II. Uses

Over half the domestic U.S. field pea production goes to the dry pea market or for planting seed used by growers of fresh garden, frozen or canning peas. A considerable proportion of field peas are exported, primarily to Europe for feed. Field peas are used for human consumption or as a livestock feed. Being a grain legume, field pea is commonly used throughout the world in human cereal grain diets. The smooth, green- and yellow-seeded varieties are used as dry-split field peas.

 Field peas have high levels of the amino acids lysine and tryptophan, which are relatively low in cereal grains. Field pea contains approximately 21-25 percent protein. Peas contain high levels of carbohydrates, are low in fiber and contain 86-87% total digestible nutrients, which makes them an excellent livestock feed. Field peas contain 5 to 20% less of the trypsin inhibitors than older, conventional type soybeans. This digestibility allows peas to be directly fed to livestock without having to go through the extrusion heating process. Field pea is often cracked or ground and added to cereal grain rations. Field pea also contains proteases, tannins, and lectins. It has been shown that partial or complete replacement of soybean meal with pea screenings (in barley diets for hogs) did not reduce growth rate or efficiency of feed conversion. Research has shown that field pea is an excellent protein supplement in swine, cow, feeder, calf, dairy and poultry rations. Peas are even used as protein concentrates for pigeon feeds.

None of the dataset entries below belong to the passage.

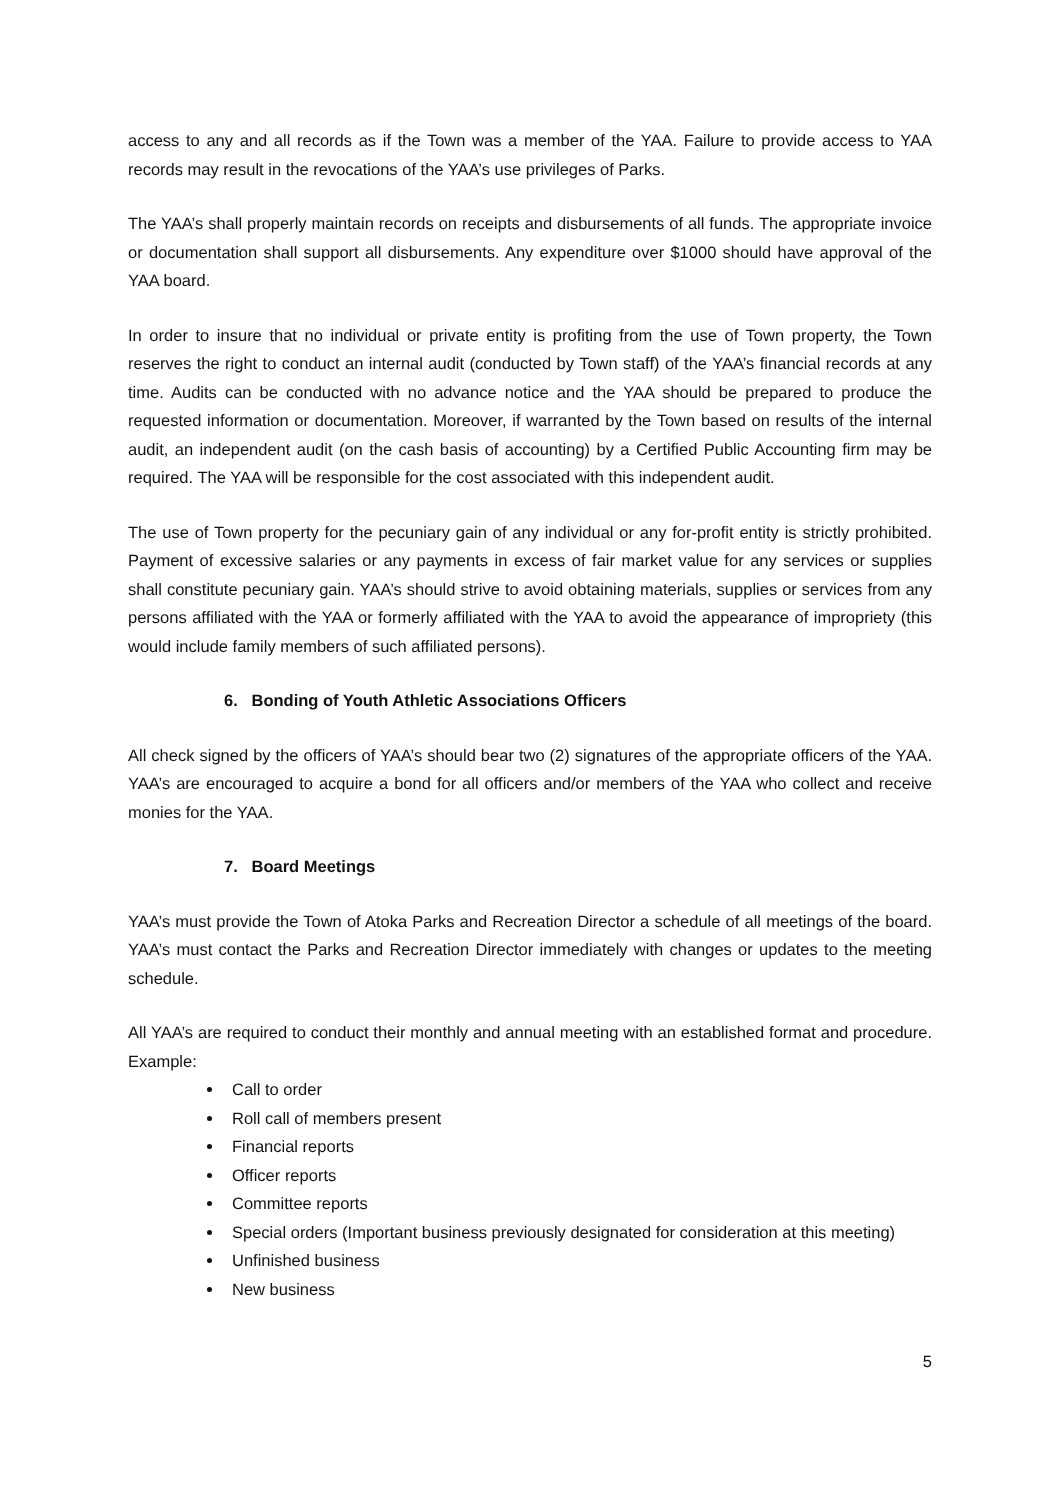access to any and all records as if the Town was a member of the YAA. Failure to provide access to YAA records may result in the revocations of the YAA’s use privileges of Parks.
The YAA’s shall properly maintain records on receipts and disbursements of all funds. The appropriate invoice or documentation shall support all disbursements. Any expenditure over $1000 should have approval of the YAA board.
In order to insure that no individual or private entity is profiting from the use of Town property, the Town reserves the right to conduct an internal audit (conducted by Town staff) of the YAA’s financial records at any time. Audits can be conducted with no advance notice and the YAA should be prepared to produce the requested information or documentation. Moreover, if warranted by the Town based on results of the internal audit, an independent audit (on the cash basis of accounting) by a Certified Public Accounting firm may be required. The YAA will be responsible for the cost associated with this independent audit.
The use of Town property for the pecuniary gain of any individual or any for-profit entity is strictly prohibited. Payment of excessive salaries or any payments in excess of fair market value for any services or supplies shall constitute pecuniary gain. YAA’s should strive to avoid obtaining materials, supplies or services from any persons affiliated with the YAA or formerly affiliated with the YAA to avoid the appearance of impropriety (this would include family members of such affiliated persons).
6. Bonding of Youth Athletic Associations Officers
All check signed by the officers of YAA’s should bear two (2) signatures of the appropriate officers of the YAA. YAA’s are encouraged to acquire a bond for all officers and/or members of the YAA who collect and receive monies for the YAA.
7. Board Meetings
YAA’s must provide the Town of Atoka Parks and Recreation Director a schedule of all meetings of the board. YAA’s must contact the Parks and Recreation Director immediately with changes or updates to the meeting schedule.
All YAA’s are required to conduct their monthly and annual meeting with an established format and procedure. Example:
Call to order
Roll call of members present
Financial reports
Officer reports
Committee reports
Special orders (Important business previously designated for consideration at this meeting)
Unfinished business
New business
5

 In human consumption, field pea flour is valued not only as a vegetable protein source but also, in part, due to its unique functional properties. The use of vegetable proteins as functional ingredients in the food industry is increasing and special attention has been given to the use of field pea because they are already an accepted part of the human diet throughout the world.

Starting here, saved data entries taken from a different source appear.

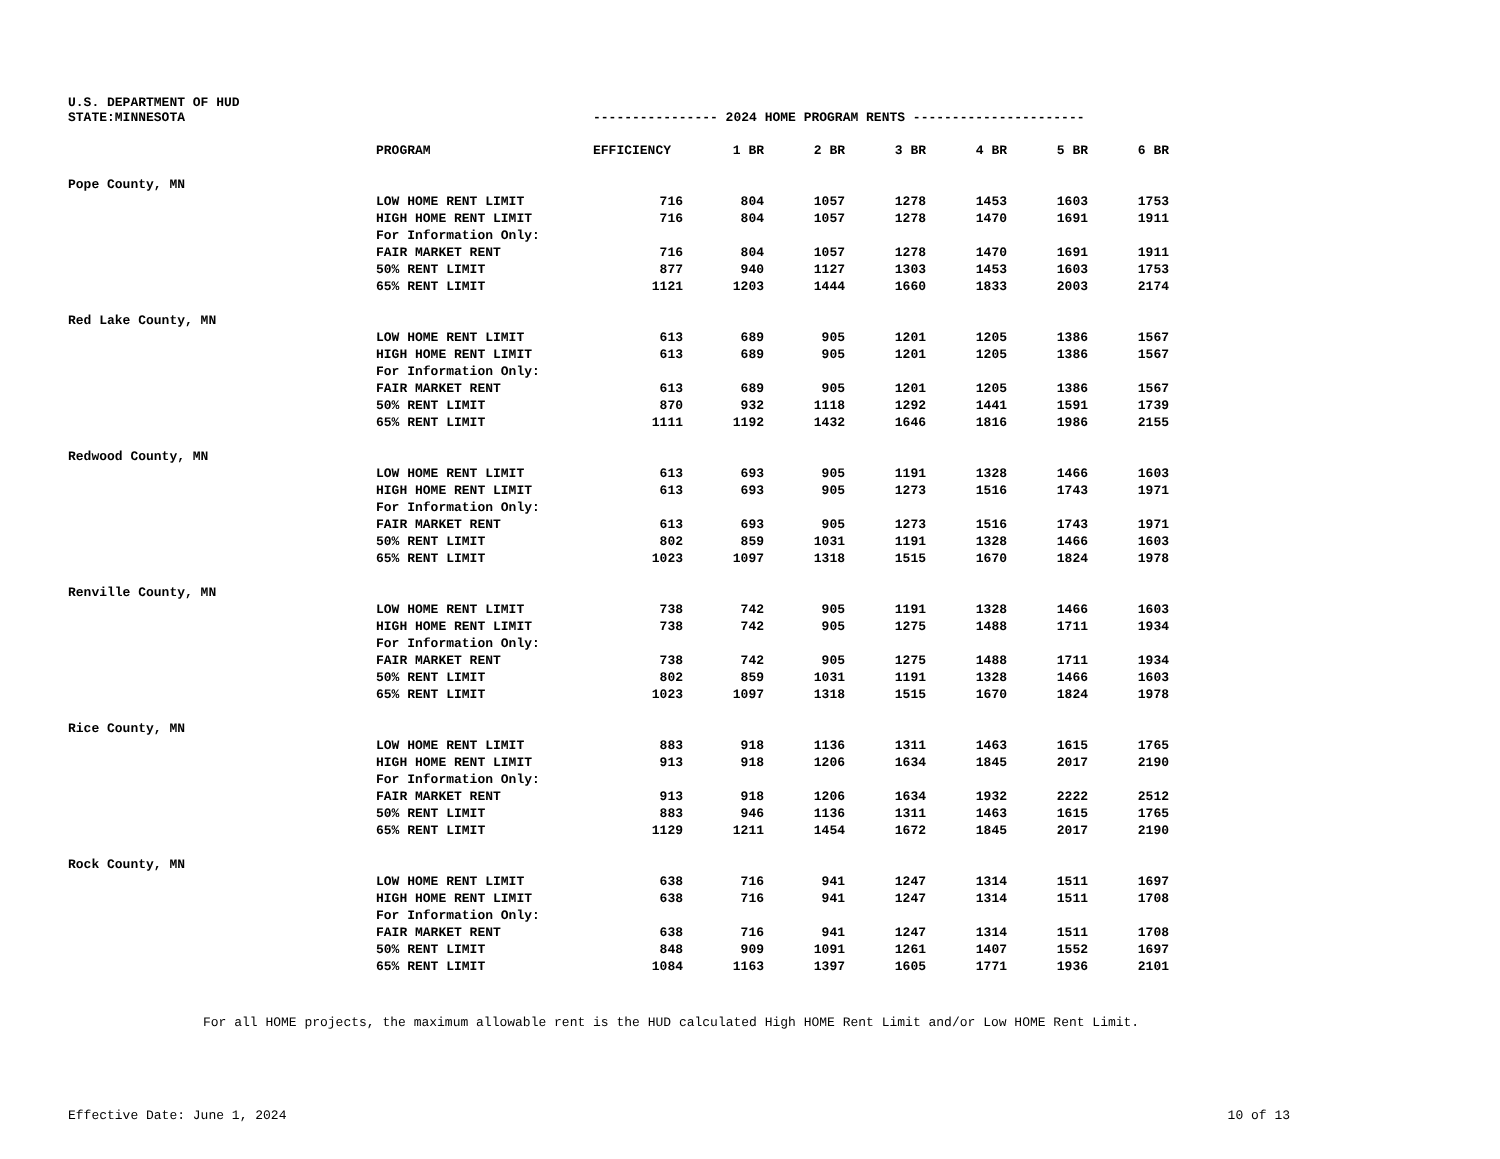U.S. DEPARTMENT OF HUD
STATE:MINNESOTA ---------------- 2024 HOME PROGRAM RENTS ----------------------
| | PROGRAM | EFFICIENCY | 1 BR | 2 BR | 3 BR | 4 BR | 5 BR | 6 BR |
| --- | --- | --- | --- | --- | --- | --- | --- | --- |
| Pope County, MN | | | | | | | | |
| | LOW HOME RENT LIMIT | 716 | 804 | 1057 | 1278 | 1453 | 1603 | 1753 |
| | HIGH HOME RENT LIMIT | 716 | 804 | 1057 | 1278 | 1470 | 1691 | 1911 |
| | For Information Only: | | | | | | | |
| | FAIR MARKET RENT | 716 | 804 | 1057 | 1278 | 1470 | 1691 | 1911 |
| | 50% RENT LIMIT | 877 | 940 | 1127 | 1303 | 1453 | 1603 | 1753 |
| | 65% RENT LIMIT | 1121 | 1203 | 1444 | 1660 | 1833 | 2003 | 2174 |
| Red Lake County, MN | | | | | | | | |
| | LOW HOME RENT LIMIT | 613 | 689 | 905 | 1201 | 1205 | 1386 | 1567 |
| | HIGH HOME RENT LIMIT | 613 | 689 | 905 | 1201 | 1205 | 1386 | 1567 |
| | For Information Only: | | | | | | | |
| | FAIR MARKET RENT | 613 | 689 | 905 | 1201 | 1205 | 1386 | 1567 |
| | 50% RENT LIMIT | 870 | 932 | 1118 | 1292 | 1441 | 1591 | 1739 |
| | 65% RENT LIMIT | 1111 | 1192 | 1432 | 1646 | 1816 | 1986 | 2155 |
| Redwood County, MN | | | | | | | | |
| | LOW HOME RENT LIMIT | 613 | 693 | 905 | 1191 | 1328 | 1466 | 1603 |
| | HIGH HOME RENT LIMIT | 613 | 693 | 905 | 1273 | 1516 | 1743 | 1971 |
| | For Information Only: | | | | | | | |
| | FAIR MARKET RENT | 613 | 693 | 905 | 1273 | 1516 | 1743 | 1971 |
| | 50% RENT LIMIT | 802 | 859 | 1031 | 1191 | 1328 | 1466 | 1603 |
| | 65% RENT LIMIT | 1023 | 1097 | 1318 | 1515 | 1670 | 1824 | 1978 |
| Renville County, MN | | | | | | | | |
| | LOW HOME RENT LIMIT | 738 | 742 | 905 | 1191 | 1328 | 1466 | 1603 |
| | HIGH HOME RENT LIMIT | 738 | 742 | 905 | 1275 | 1488 | 1711 | 1934 |
| | For Information Only: | | | | | | | |
| | FAIR MARKET RENT | 738 | 742 | 905 | 1275 | 1488 | 1711 | 1934 |
| | 50% RENT LIMIT | 802 | 859 | 1031 | 1191 | 1328 | 1466 | 1603 |
| | 65% RENT LIMIT | 1023 | 1097 | 1318 | 1515 | 1670 | 1824 | 1978 |
| Rice County, MN | | | | | | | | |
| | LOW HOME RENT LIMIT | 883 | 918 | 1136 | 1311 | 1463 | 1615 | 1765 |
| | HIGH HOME RENT LIMIT | 913 | 918 | 1206 | 1634 | 1845 | 2017 | 2190 |
| | For Information Only: | | | | | | | |
| | FAIR MARKET RENT | 913 | 918 | 1206 | 1634 | 1932 | 2222 | 2512 |
| | 50% RENT LIMIT | 883 | 946 | 1136 | 1311 | 1463 | 1615 | 1765 |
| | 65% RENT LIMIT | 1129 | 1211 | 1454 | 1672 | 1845 | 2017 | 2190 |
| Rock County, MN | | | | | | | | |
| | LOW HOME RENT LIMIT | 638 | 716 | 941 | 1247 | 1314 | 1511 | 1697 |
| | HIGH HOME RENT LIMIT | 638 | 716 | 941 | 1247 | 1314 | 1511 | 1708 |
| | For Information Only: | | | | | | | |
| | FAIR MARKET RENT | 638 | 716 | 941 | 1247 | 1314 | 1511 | 1708 |
| | 50% RENT LIMIT | 848 | 909 | 1091 | 1261 | 1407 | 1552 | 1697 |
| | 65% RENT LIMIT | 1084 | 1163 | 1397 | 1605 | 1771 | 1936 | 2101 |
For all HOME projects, the maximum allowable rent is the HUD calculated High HOME Rent Limit and/or Low HOME Rent Limit.
Effective Date: June 1, 2024 10 of 13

 Field pea may be grown as a forage crop, for hay, pasturage, or silage. Hay from this crop is of very good quality, but peas are a more succulent product and more difficult to cure. Field pea grown in a mixture with oats, barley, or triticale yields more dry matter per acre than a straight pea culture and field peas stand more erect, which makes the crop easier to harvest. Field pea forage is approximately 18 to 20 percent protein. Peas interseeded at 60 to 100 pounds per acre with a small grain such as oats can increase the protein concentration of the mixed forage by 2 to 4 percentage points and increase the relative feed value by 20 points over oats seeded alone. Harvest under this mixed cropping system is recommended when field pea is in full bloom and oats is beginning to head.

  Field pea also may be grown as a green manure crop, in which case soil and future crop productivity will be maintained or improved. Use of field pea as a green manure protects the soil from erosion, improves soil quality, lessens water loss by evaporation and lessens leaching of nutrients, as well as boosts soil tilth. Field pea is most productive with ample rainfall, but can succeed very well in cool, semiarid conditions. Field pea as a green manure yielded 3425 pounds per acre of biomass and 103 pounds per acres of accumulated nitrogen in aboveground biomass at the Carrington Research Extension Center (North Dakota) during 1990-1992.

 The tender shoots of the field pea may be cut and used as salad greens. They can also be grazed directly by animals, including hogs or sheep. Peas can be ground, mixed with grains, and fed to livestock. Specialized uses include the use of certain yellow and green varieties for split pea soup. These split peas are simply the separated cotyledons of the peas after the seed coats and embryos have been removed. A burr mill will hull and split these dry edible peas. The remaining hulls, embryos and seed fragments can be used in mixed feeds.